You can monitor three different aspects of a Web service through the Administration Console:
Debugging - Set the Debug Mode to view the SOAP conversation between client and server. This facilitates error fixing.
Performance - Enable the Performance Mode to view the time the service endpoint takes to return a response after receiving a request. The unit of measurement is milliseconds.
Data Throughput - The Data Throughput mode measures the number of bytes the service endpoint receives and sends.
All three functions are accessed through the Web Services Monitoring form. The following steps load this form:
Click the Web Services tree node of the Administration Console. This loads the Runtime View.
Click on the service endpoint or instance you wish to monitor. This loads the Web Service Management form.
Click on the Web Service Monitoring button in the upper section of the Web Service Management form. This loads the Web Services Monitoring form.
The Web Service Monitoring form contains buttons to Enable or Disable debugging and performance and data throughput monitoring. Note that at the top there are buttons for returning to the Web Services Management form or going to the Package Details form, which is a single location for package management and Web service security management. The situation after clicking the Web service monitoring button is seen on the following picture.

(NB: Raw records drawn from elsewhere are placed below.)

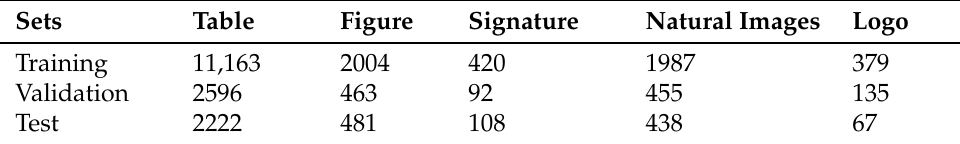
Table 3. Statistics of training, validation, and testing sets in the IIIT-AR-13k [9] dataset. Sets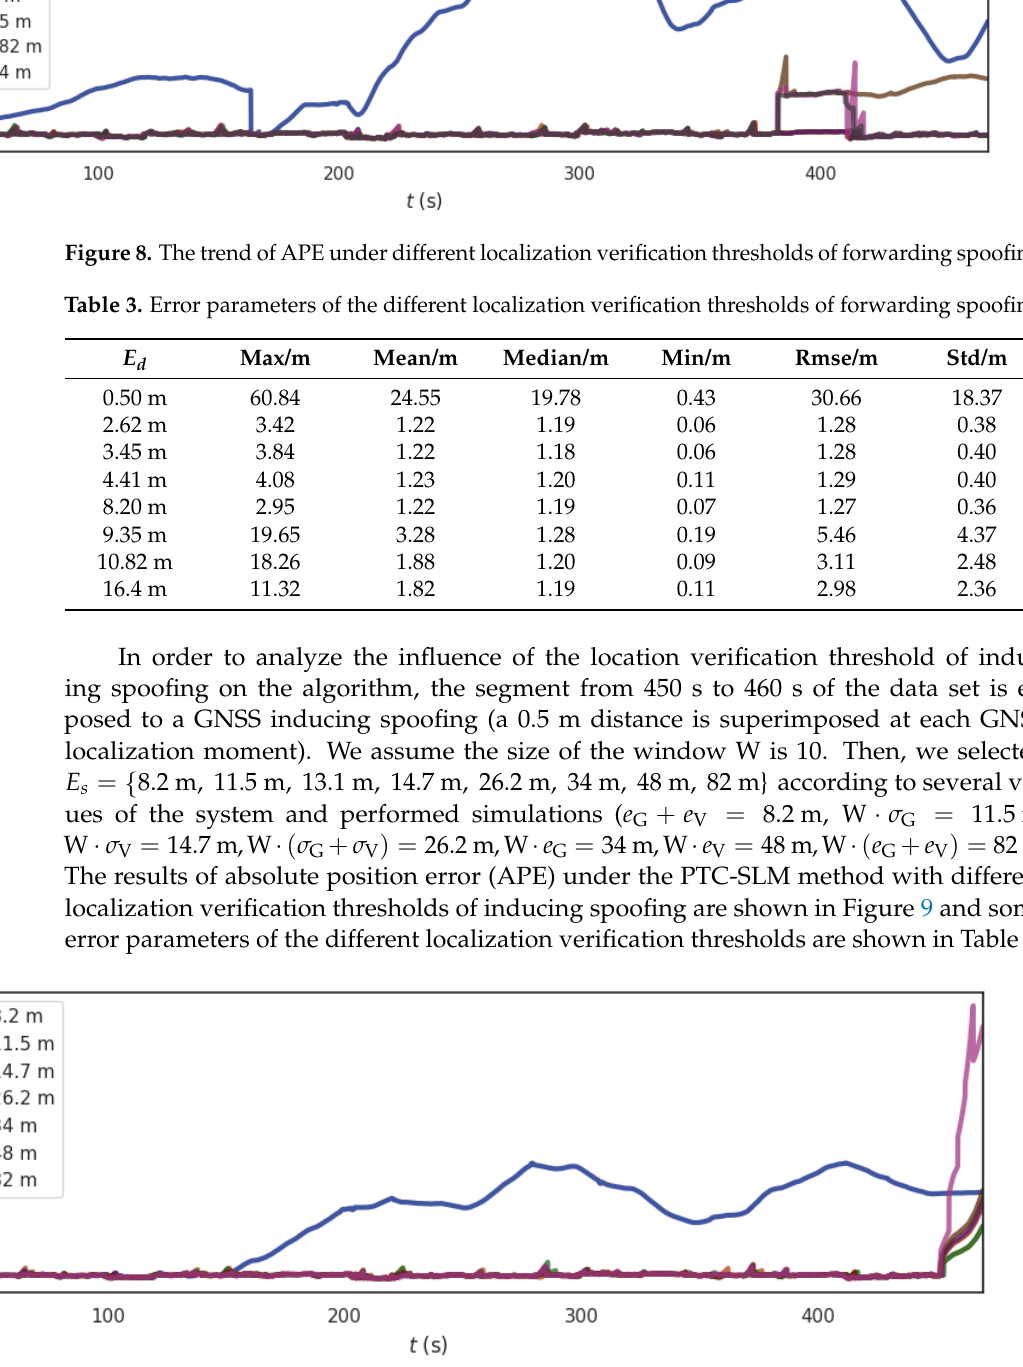
Table 4. Error parameters of the different localization verification thresholds of inducing spoofing.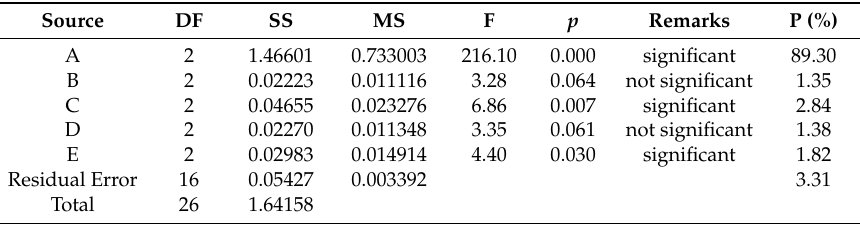
Figure 2. Main effect plots for S/N ratios [Response: TE]. Table 6. ANOVA for the S/N ratio (TE).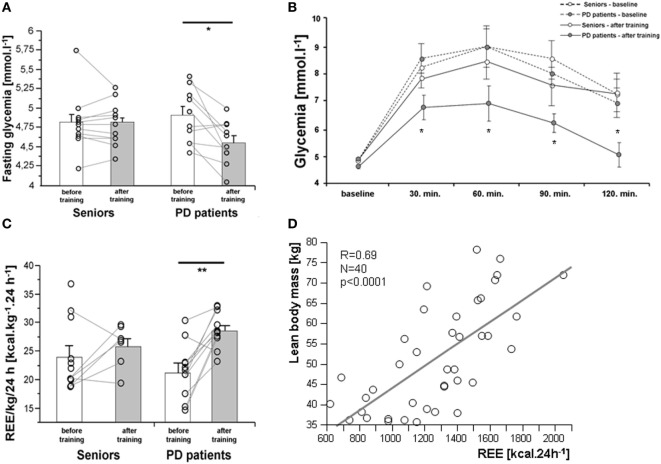
Effects of a 3-month combined endurance/strength training on fasting glycemia (A), glycemic curve [oral glucose tolerance test, (B)], and REE (C). REE was associated with muscle mass in the entire study population (D). Data are expressed as average ± SEM, *p < 0.05, †p < 0.1; REE, resting energy expenditure; LBM, lean body mass; PD, Parkinson’s disease.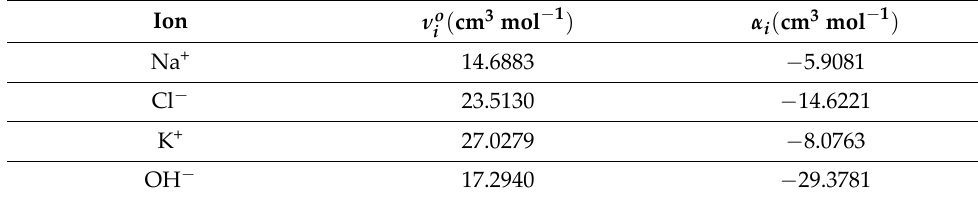
Table A4. Parameters for calculation of ionic densities at 298.15 K [72]. Table A13. Parameters for calculation of ionic densities at 298.15 K [72].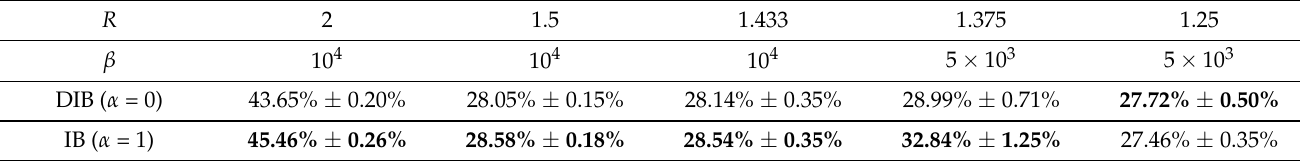
Table 3. The standard error of the mean (SEM) is in parentheses. Table 3. The average error rate of classification between representation samples on two domains with difference noise levels. A larger error rate indicates smaller RD. The highest error rate under each noise levels are marked in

The following picture shows the captured data after running the attachments demo.
Time values are displayed in the milisecond precision as the System.getCurrentTimeMillis() method is used. Dispatching of the message starts when intercept of perfomance measuring interceptor is invoked. Dispatching of a message is considered finished when the real transport socket is closed. Dispatch time is counted from the start and finish time of dispatching.
In the following, there is an explanation of terms used in partial rows of the table:
Hit - the number of finished requests for a given path (connection.getURI().getPath()). The request means a message that comes in; the dispatch time is calculated when a response left the server.
Fastest req. dispatch time - the fastest dispatch time so far registered.
Slowest req. dispatch time - the slowest dispatch time so far registered.
Average dispatch time - Total dispatch time / Hits
Total dispatch time - Sum of all dispatch times for all requests for a given endpoint. If one request was processed, then total dispatch time = last dispatch time = fastest dispatch time = slowest dispatch time. If two requests were processed, then total dispatch time = fastest dispatch time + slowest dispatch time and last dispatch time = either fastest dispatch time or slowest dispatch time.
Last req. dispatch time - dispatch time of the last finished request.
Last req. timestamp - timestamp of the last dispatching finish.
Total dispatch time is a sum of more individual dispatch times for more requests; last, slowest and fastest dispatch time are specific values from the set of all dispatch times.
The following picture shows the captured data after running the attachments demo.
Meaning of individual items from the table is obvious from their names.